**Passage for review**:

- - -

Peak double-limb heel rise and gait midfoot and ankle angles were significantly correlated (r=0.49 and r=0.40, respectively). Peak single-limb heel rise and gait midfoot and ankle angles were significantly correlated (r=0.63 and r=0.54, respectively). The dorsiflexed subgroup, identified by heel rise performance showed greater midfoot and ankle dorsiflexion during gait compared to the plantarflexed subgroup (mean difference between subgroups: midfoot 3°, ankle 3°).
Significance:
People with DMPN who fail to plantarflex the midfoot and ankle during heel rise have difficulty plantarflexing the midfoot and ankle during gait. Utilizing a heel rise task may help identify midfoot and ankle dysfunction associated with gait in people with DMPN.
Keywords: Kinematics, Plantarflexion, Walking, Forefoot, Hindfoot
1. Introduction
Midfoot and ankle movement dysfunction is often observed in people with diabetes mellitus and peripheral neuropathy (DMPN) [1-6] and is associated with medial column deformity and elevated plantar loading [2, 4]. The repetition of increased plantar pressure during walking accompanied with loss of sensation and deformity is a pathway to developing ulceration and amputation [7-10]. Identification of midfoot and ankle movement dysfunction during gait and provision of appropriate interventions (e.g. foot and ankle strengthening, off-loading footwear) to address the movement dysfunction is an important component in preventing the cascade of events in which abnormal plantar loading contributes to plantar ulceration and amputation in people with DMPN [11].
Midfoot and ankle plantarflexion during late stance phase of gait is a critical component of normal foot mechanics in which the foot becomes more rigid and allows efficient and safe transfer of plantarflexor force through the foot [12]. Previous studies have reported altered midfoot and ankle sagittal plane motions during gait in individuals with DMPN [4, 5]. DiLiberto et al. [5] observed a reduced sagittal excursion of the forefoot and hindfoot during stance phase of gait in people with DMPN compared to healthy matched-controls. Rao et al. [4] identified the relationship of reduced sagittal plane excursion of the first metatarsal and lateral forefoot and increased plantar loading during gait. Clinical assessment of gait often relies on visual assessment [13]. However, use of visual assessment to identify ankle and particularly midfoot movement dysfunction during gait is difficult because movements occur at the small joints, i.e. foot and ankle, within a short period of time [14, 15].

- - -

**Questions**:
a – Return the stretch of the passage on heel rise and gait in DMPN from "Peak double-limb heel" through "3°, ankle 3°).", copied word for word.
b – In the passage on heel rise and gait in DMPN, why is visual assessment of midfoot and ankle movement dysfunction during gait difficult?
c – Write what comes next in the passage on heel rise and gait in DMPN, picking up after its final sentence.

- - -

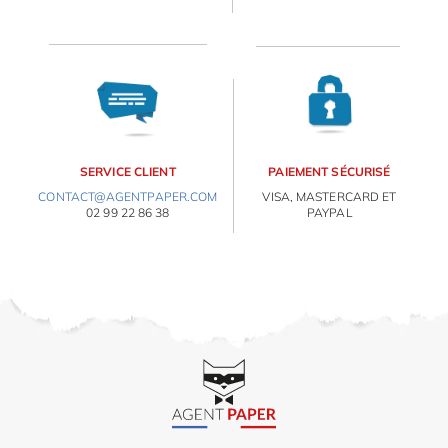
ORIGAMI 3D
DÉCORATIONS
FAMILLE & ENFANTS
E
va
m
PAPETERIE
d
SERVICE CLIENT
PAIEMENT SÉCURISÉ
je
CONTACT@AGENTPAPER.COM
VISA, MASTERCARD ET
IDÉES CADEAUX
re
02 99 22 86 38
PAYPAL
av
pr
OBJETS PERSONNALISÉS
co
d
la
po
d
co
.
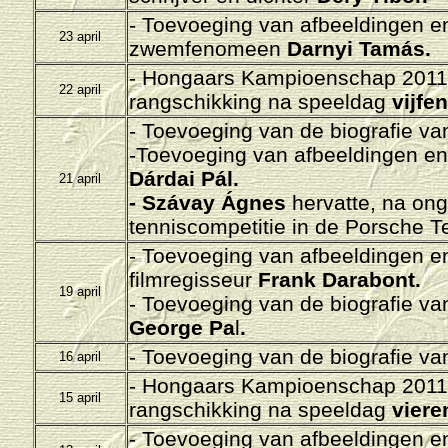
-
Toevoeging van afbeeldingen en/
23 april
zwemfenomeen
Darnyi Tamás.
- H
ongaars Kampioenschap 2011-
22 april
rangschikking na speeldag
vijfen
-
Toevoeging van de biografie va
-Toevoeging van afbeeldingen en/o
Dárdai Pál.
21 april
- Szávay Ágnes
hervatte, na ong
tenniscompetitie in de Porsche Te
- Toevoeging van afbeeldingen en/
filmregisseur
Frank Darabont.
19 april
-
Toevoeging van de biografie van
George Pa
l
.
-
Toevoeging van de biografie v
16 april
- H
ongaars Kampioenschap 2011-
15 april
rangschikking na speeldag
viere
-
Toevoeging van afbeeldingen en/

- - -

**Task responses**:
a –
Peak double-limb heel rise and gait midfoot and ankle angles were significantly correlated (r=0.49 and r=0.40, respectively). Peak single-limb heel rise and gait midfoot and ankle angles were significantly correlated (r=0.63 and r=0.54, respectively). The dorsiflexed subgroup, identified by heel rise performance showed greater midfoot and ankle dorsiflexion during gait compared to the plantarflexed subgroup (mean difference between subgroups: midfoot 3°, ankle 3°).

b – The movements occur at small joints, the foot and ankle, within a short period of time.

c –
Heel rise performance is likely similar to the terminal stance phase of gait where the largest generation of the ankle plantarflexor power occurs at the timing of single-limb to double-limb transition between 40% and 60% of gait cycle [16]. Clinically, the heel rise task could be used to easily assess plantarflexion motion of midfoot and ankle, acting as a surrogate of midfoot and ankle motion during gait. Despite theoretical similarities of heel rise and gait midfoot and ankle mechanics, the relationships of the heel rise task to gait in people with DMPN have not been examined.
People with DMPN have shown reduced midfoot and ankle plantarflexion during double and single-limb heel rise compared to non-DMPN controls [2, 17]. Dorsiflexion of the midfoot or/and ankle during single-limb heel rise was observed in 67% of people with DMPN, whereas plantarflexion of the midfoot and ankle was consistently observed in non-DMPN controls [17]. If movement patterns of midfoot and ankle during heel rise and gait are related, individuals who fail to plantarflex during heel rise may also fail to plantarflex during late stance phase of gait.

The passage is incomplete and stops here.